LAURIE PATTON: No balls. How Cricket Australia lost the media game

Apr 4, 2018

The on-field actions of a player created a crisis for Cricket Australia. However, its own mishandling of the affair – especially in its dealing with the media – added to an unfolding debacle. For years to come, world travel for Australians will involve tolerating jokes, and worse, about being from a nation of cheats.

The thing about cricket is one minute you’re the attack team, the next you’re in defence. Each stage of the game requires appropriate tactics. It’s pretty much the same when it comes to media management. You need to know the rules and you need a game plan.

Cricket Australia has a serious problem on its hands right now. But one of the biggest lessons it needs to learn is how to deal with a crisis, especially when it comes to handling the media.

Journalists covering this story have simply done their job. News is best described as what people want to know or need to know. You could argue that we’ve heard more about some cricketer’s private lives than we needed to but the people of Australia, and cricket fans around the world, have a right to know the facts – and this is big news however you see it.

The most important rule of media management 101 is to determine the facts, take control and get your message straight. This is where CA went wrong from the start. Apparently there was nobody of any seniority on tour with the team. They had to scramble to get people on planes and over to South Africa just to work out what the hell had just happened. Not a good start.

Coaches are, after all, just players who’ve moved on. They are there because they know how to run a training session and for their knowledge of on-field tactics. When a team loses a game, or worse still has a bad season, it’s usually put down to one of two factors. The team wasn’t good enough, or the coach wasn’t up to the task. Coaches, for obvious reasons, tend to blame the players. So the last person you need in charge when a crisis hits, as it did last week for CA, is the coach.

When it comes to determining the basic facts, this case was a clean bowl. The television pictures said it all. Cameron Bancroft was clearly guilty of ball tampering and should have been on a plane by the time stumps were called. Working out who else was involved was always going to be more difficult, but when other players ‘fessed up’ they, too, should have been sent home immediately. CA needed to move fast in order to look like it was in control and understood the gravity of things.

Sadly, as we saw four decades ago when it came to another sporting code but the same country – South Africa – it can take a while for some sports administrators to realise they are part of a wider world in which principles matter. This shameful incident will affect Australia’s international reputation and for that reason every one of us is entitled to be very cranky – not just with what Bancroft did but mostly for the inept way in which CA failed to act effectively to manage this crisis. For years to come, world travel for Australians will involve tolerating jokes, and worse, about being from a nation of cheats.

If things looked messy over in Johannesburg they positively unravelled when the players involved arrived home. Media management 101, lesson two. If you invite journalists to a news conference you can’t expect to control the questioning.
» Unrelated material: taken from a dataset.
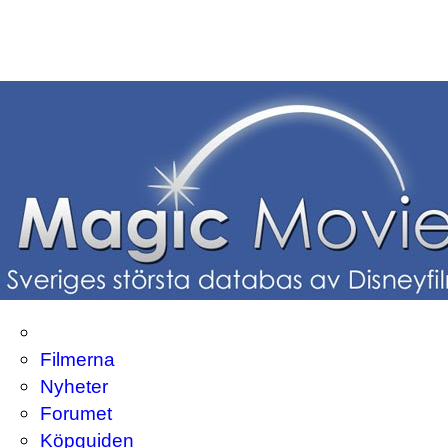
Filmerna
Nyheter
Forumet
Köpguiden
Ask any politician on the back foot about that. So what was CA thinking when it forced, or allowed, players to front the media fresh off a long plane trip?

Presumably, as employees or contractors the players are bound by a formal agreement that governs their right to make public comments? If this is not the case, CA needs to get better lawyers.

Having created this crisis by their ill-advised actions Smith, Warner and Bancroft have seemingly gone rogue again in the media. Each, it seems to me, was allowed to present a version of things, along with their thoughts and feelings, designed to help themselves – or so they presumably thought. Team play? No sign of that!

When rock stars and criminals fly into Sydney airport they are routinely whisked out a back entrance and only appear in public when they and their handlers are ready. CA should have done this in order to protect its own position and the reputation of the sport. From a duty-of-care perspective, it would probably have been the right thing to do for the players too.

Sport is one of the few businesses where a group of employees makes a mistake and management isn’t ultimately held accountable. These guys were hired because they can play cricket. Not because they are necessarily great thinkers or master strategists.

Leadership is about taking a bow when everything goes well. It’s also about taking the heat when things go wrong. Right now we have no idea what the bosses at CA really think about this affair, beyond a few gasps in horror, much less what they plan to do in response. Media management 101, final lesson: get a strategy and act decisively to minimise the damage. No sign of that either.

Postscript: No sign of CA executives on the ABC’s television special broadcast last night. No balls, no idea!

Laurie Patton is a former journalist and executive in charge of news and current affairs at the Seven television network.